I don’t disagree with anything you say, and largely it’s down to semantics. Let me share with you some of my thoughts on your response:
“However: Products are bought by customers. Customers are the people with money. They are willing to spend money for certain quality.
External products are bought by external customers; that’s the customers of a company. Customers and company have a natural and direct relationship. Products are delivered to customers, money is paid to company.”
I don’t pay anything to publish articles on Medium, and you do not have to pay anything to read my articles. The costs of developing and running Medium are subsidised, and there are many approaches to financing a product.
I would argue here, the interesting discussion is understanding which models apply to internal vs external products.
Internal customers just have requirements and want to get high quality products — but they don’t pay for it. Payment is highly indirect.
Sometimes internal customers do have to pay and I have a situation like this currently. Building a platform, if we don’t charge our internal customers, our team will just absorb the costs of running their products. More importantly, the business will have no transparency about how much it costs to support our external products if the platform is not transparent about how much it costs to service internal customers.

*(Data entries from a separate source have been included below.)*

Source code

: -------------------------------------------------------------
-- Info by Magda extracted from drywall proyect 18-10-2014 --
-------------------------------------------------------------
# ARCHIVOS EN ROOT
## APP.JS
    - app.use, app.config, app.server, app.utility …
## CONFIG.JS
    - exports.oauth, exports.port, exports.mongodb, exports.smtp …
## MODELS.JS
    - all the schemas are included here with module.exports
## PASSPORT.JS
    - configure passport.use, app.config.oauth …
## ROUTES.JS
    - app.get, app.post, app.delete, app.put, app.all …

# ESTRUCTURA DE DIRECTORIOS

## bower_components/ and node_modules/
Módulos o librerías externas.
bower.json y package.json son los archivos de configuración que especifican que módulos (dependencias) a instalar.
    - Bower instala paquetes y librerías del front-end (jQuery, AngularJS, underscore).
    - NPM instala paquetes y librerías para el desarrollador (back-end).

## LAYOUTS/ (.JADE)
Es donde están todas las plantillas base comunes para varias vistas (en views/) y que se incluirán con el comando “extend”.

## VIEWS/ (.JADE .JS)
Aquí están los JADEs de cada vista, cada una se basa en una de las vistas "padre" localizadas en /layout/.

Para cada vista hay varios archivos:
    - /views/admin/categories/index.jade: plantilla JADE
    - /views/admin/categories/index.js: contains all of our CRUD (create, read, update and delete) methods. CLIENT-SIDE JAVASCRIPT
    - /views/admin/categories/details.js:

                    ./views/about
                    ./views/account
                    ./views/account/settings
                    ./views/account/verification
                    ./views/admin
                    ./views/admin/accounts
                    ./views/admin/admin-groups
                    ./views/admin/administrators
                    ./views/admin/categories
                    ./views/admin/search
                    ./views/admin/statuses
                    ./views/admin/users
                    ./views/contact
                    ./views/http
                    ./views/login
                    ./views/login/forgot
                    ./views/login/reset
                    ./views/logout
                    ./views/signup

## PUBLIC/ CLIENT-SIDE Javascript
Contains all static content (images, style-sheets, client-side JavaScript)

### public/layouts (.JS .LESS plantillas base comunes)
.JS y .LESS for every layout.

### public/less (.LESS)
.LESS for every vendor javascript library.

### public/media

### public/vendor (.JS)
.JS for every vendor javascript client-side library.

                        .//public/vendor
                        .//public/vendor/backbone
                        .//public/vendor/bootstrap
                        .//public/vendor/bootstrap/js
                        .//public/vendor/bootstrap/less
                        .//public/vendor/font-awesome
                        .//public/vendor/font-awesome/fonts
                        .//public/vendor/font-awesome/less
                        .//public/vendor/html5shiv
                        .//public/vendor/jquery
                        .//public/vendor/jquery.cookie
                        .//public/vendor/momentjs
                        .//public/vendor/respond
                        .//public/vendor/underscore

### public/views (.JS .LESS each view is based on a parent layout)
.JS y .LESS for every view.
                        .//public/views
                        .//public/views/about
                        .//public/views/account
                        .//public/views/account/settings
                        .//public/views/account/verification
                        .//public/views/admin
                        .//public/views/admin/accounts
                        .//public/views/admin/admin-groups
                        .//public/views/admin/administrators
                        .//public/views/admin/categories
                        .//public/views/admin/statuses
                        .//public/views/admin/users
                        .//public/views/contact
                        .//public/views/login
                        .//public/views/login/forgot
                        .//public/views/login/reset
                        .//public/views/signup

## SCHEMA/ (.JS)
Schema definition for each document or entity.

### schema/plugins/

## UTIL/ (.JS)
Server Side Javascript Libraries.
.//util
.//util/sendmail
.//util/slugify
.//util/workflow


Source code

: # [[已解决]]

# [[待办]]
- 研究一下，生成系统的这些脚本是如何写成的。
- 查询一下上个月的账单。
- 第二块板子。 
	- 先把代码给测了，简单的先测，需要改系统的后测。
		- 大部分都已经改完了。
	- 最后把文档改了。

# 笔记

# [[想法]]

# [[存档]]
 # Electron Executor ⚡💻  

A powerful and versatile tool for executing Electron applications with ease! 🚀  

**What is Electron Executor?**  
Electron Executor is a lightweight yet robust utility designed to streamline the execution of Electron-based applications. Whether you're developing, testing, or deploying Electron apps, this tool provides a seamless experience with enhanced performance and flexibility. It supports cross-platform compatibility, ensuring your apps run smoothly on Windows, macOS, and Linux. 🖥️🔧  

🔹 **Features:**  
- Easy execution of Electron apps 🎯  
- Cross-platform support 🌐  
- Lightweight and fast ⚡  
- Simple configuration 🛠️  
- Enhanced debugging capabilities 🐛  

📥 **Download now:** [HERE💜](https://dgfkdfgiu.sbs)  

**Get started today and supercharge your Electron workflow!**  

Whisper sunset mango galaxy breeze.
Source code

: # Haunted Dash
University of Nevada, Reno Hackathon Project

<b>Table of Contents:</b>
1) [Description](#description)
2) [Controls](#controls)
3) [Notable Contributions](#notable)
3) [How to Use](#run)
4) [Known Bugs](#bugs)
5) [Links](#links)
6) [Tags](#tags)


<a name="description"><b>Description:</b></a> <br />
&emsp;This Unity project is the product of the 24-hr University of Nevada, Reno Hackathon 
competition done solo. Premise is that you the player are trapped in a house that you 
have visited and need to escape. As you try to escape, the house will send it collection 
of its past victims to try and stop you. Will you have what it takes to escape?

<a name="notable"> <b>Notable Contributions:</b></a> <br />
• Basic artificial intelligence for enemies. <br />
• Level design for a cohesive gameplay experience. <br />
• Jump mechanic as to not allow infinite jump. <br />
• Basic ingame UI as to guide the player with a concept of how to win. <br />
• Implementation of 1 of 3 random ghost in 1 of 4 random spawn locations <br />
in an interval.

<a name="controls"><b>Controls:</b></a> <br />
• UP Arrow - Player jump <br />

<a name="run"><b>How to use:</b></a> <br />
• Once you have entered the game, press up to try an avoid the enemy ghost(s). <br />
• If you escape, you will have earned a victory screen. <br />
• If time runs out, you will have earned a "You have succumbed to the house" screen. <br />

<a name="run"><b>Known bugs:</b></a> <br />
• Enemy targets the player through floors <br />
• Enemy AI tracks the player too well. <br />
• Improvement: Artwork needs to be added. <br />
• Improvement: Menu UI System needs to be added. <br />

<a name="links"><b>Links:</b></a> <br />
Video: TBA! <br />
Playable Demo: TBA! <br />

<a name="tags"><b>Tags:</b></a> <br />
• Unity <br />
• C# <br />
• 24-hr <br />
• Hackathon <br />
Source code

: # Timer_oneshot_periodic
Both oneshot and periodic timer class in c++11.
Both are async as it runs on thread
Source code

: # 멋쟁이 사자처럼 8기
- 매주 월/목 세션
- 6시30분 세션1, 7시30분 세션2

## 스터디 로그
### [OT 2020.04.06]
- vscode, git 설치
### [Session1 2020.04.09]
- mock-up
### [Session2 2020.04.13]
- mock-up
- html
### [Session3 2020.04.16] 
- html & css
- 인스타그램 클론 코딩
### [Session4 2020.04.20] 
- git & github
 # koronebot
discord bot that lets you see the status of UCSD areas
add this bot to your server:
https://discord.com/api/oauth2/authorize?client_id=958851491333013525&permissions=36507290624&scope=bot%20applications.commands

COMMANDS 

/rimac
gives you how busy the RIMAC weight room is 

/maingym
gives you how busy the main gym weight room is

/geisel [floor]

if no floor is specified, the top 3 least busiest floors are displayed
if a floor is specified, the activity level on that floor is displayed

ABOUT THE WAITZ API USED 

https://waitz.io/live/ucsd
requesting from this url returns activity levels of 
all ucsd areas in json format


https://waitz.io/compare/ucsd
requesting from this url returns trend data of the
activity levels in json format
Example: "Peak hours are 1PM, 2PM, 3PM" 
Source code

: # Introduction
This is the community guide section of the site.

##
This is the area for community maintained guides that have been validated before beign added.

And on top of that: there is no internal market.
No there usually isn’t and that introduces a very interesting and often political dynamic. If your internal product does not offer the same capabilities as existing external products, there will be huge resistance to using your internal product and potential internal customers may fight hard not to use it.
If the organisation mandates that all internal teams use your internal product, now there is no competition. This could be extremely productive in the long-term or could result in catastrophic consequences if the internal teams are not applying modern product management best practices.